Never back to what you have left behind. "I never told you who I was."
"Your past is not meaningless, my friend. It's written into your soul. It follows you to the ends of time and earth. And here, by the grace of the Greater God, your soul becomes your face." The bejeweled priest reached gingerly with fingers armored in rings. While I was unaware, He found a pocket in my musky trench coat and dug. He plucked out the ticket. "My, my, quite the record you've got! You're no stranger to sin!"
"Everything was for King and country." I lied, covered with cold sweat.
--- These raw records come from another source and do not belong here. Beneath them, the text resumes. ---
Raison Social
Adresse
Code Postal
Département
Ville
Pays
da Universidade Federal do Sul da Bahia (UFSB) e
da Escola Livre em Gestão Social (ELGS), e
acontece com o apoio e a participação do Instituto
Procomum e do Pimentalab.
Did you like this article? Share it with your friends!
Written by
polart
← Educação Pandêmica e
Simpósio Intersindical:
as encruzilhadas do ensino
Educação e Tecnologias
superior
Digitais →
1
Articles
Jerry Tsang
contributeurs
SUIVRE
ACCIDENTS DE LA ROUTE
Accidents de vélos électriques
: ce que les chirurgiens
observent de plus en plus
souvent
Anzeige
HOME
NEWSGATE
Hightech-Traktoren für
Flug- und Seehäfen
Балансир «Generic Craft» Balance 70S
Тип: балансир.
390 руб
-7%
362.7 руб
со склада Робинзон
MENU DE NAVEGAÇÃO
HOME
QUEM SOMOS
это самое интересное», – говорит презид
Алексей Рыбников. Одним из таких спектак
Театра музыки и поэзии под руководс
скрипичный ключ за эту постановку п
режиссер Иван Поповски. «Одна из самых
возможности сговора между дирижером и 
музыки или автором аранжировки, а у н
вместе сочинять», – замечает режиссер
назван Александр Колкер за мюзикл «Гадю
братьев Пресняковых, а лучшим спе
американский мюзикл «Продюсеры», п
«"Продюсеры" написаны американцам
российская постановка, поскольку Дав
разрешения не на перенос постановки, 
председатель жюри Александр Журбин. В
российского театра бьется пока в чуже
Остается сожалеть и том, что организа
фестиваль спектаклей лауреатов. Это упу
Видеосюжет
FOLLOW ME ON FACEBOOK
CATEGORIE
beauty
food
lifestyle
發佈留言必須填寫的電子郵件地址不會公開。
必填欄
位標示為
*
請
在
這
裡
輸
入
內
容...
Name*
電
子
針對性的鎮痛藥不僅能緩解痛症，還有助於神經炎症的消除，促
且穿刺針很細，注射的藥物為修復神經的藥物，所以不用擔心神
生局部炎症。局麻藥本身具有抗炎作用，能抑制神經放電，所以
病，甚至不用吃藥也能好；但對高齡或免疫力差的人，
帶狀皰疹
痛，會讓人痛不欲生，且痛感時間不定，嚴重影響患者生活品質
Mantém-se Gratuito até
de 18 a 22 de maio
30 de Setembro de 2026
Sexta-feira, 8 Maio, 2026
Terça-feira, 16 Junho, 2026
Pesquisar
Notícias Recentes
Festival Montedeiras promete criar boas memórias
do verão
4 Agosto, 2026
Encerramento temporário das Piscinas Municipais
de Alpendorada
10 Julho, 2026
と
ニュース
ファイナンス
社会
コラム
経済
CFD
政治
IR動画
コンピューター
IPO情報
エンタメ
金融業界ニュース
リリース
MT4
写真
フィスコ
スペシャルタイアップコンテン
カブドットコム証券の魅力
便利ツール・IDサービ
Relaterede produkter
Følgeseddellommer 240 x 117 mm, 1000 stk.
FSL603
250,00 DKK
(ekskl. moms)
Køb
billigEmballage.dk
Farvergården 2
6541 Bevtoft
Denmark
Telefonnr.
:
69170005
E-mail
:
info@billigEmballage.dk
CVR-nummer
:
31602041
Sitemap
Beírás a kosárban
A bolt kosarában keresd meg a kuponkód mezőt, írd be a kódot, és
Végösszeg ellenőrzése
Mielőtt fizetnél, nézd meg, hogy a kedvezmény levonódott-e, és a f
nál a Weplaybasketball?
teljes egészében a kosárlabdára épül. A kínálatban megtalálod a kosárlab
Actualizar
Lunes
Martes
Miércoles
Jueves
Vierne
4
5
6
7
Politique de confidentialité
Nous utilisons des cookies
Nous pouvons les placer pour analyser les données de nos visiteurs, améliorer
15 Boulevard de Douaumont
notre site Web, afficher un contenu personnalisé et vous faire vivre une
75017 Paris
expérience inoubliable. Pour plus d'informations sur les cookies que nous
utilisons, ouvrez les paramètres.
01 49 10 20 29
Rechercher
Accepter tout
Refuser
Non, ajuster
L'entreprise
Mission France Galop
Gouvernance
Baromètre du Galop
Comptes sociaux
Could I atone for the life I led?
"I'll wager our old griffon coaxed you with some nonsense. Well, I apologize, but some of us will roast for quite a little while. Desmond Canzones, do you want to see your sweetheart again?" The sorceress posed the question again. Finally, the flower turned green.
"How?"
"We should sneak you guys out of here!" She cheerfully replied, eager at my confession of interest. The others nodded in sudden agreement.
"What about my affliction?"
"If you get out of here, someday you could undo it. Stay here, and you'll say goodbye to everything left behind." She sang, lighting a fire within me with those shimmering turquoise eyes. My mind went to the smiling faces of my homeland. No matter the cost, could I have them back?